If you don’t know what comes later in the chapter, you should go there and read it soon!  Okay, I’ll help you a bit.  Here’s what comes just a little later:

“… to comfort all who mourn,
to provide for those who mourn in Zion—
    to give them a garland instead of ashes,
the oil of gladness instead of mourning,
    the mantle of praise instead of a faint spirit.
They will be called oaks of righteousness,
    the planting of the Lord, to display his glory.
They shall build up the ancient ruins;
    they shall raise up the former devastations;
they shall repair the ruined cities,
    the devastations of many generations.”

Friends, we are these ruins.  And when we make the surrender I spoke about above, we find our ruined selves redeemed, restored, and healed.  Jesus’ mission, then, becomes our mission.  We have been blessed to be a blessing.

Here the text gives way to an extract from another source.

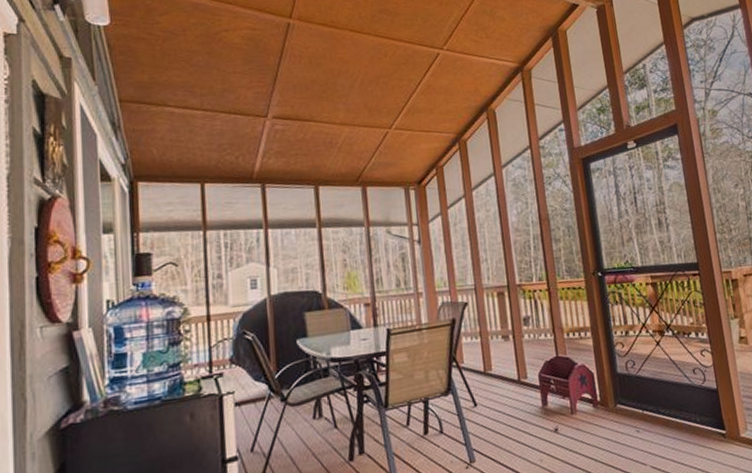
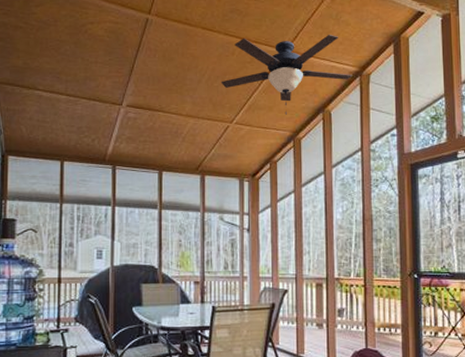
ceiling fan: none [375,31,513,116] -> present [221,35,353,115]

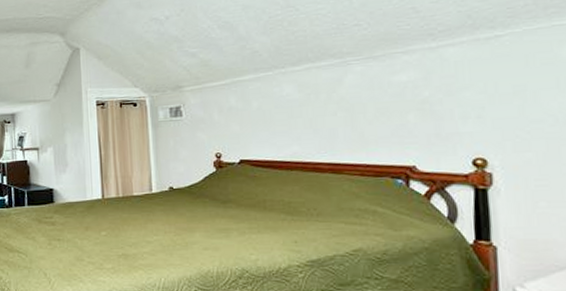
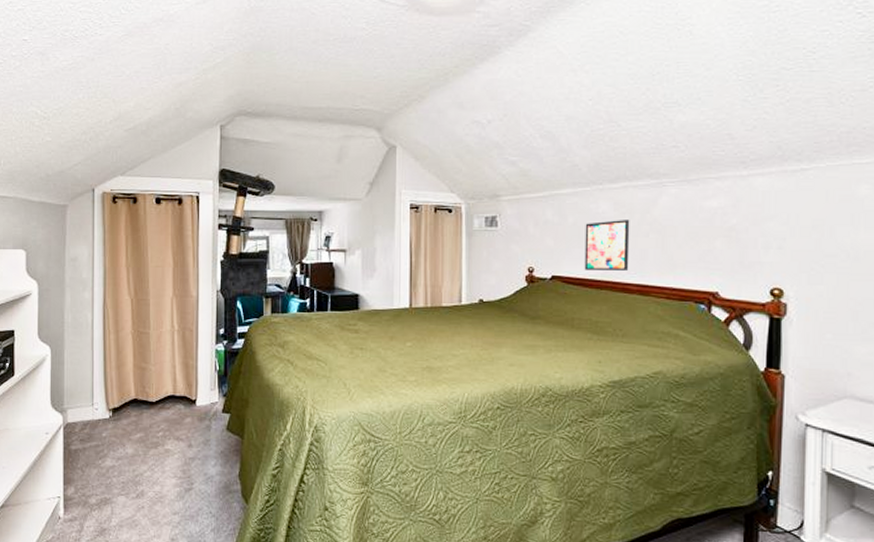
wall art: none [270,100,319,152] -> present [584,220,630,270]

Though the people of His own day were a bit shocked, we’re not too surprised by what kind of people Jesus seeks out: the oppressed, the brokenhearted, the prisoners, the grieving, the faint of heart.  It’s wonderful that He directs His love and intentions toward these–but to what end?  Have you ever stopped to consider what it is He intends to make of that broken rabble?  Is His only goal to heal hearts, bodies, and souls?  I don’t think so.  He heals them so that they can become what Henri Nouwen called “wounded healers.”  He heals them and sends them out as bringers of good news to their fellow “ruins.”  He goal is not just to release but to empower.  He intends to make them “oaks of righteousness.”  A people who display His glory.  Men and women who will themselves “build up the ancient ruins.” 

Do you want to know who those ancient ruins are?  Those who remain oppressed, brokenhearted, sorrowful, and faint of heart.  We who once were such, are no longer, and our whole purpose in being is to become those who freely give away what we freely have received.

So friends, if you’re interested in living richly and fully, in bringing Jesus more deeply into the whole fabric of your being, if you want to really flourish as a man or woman of God, let’s travel that road together!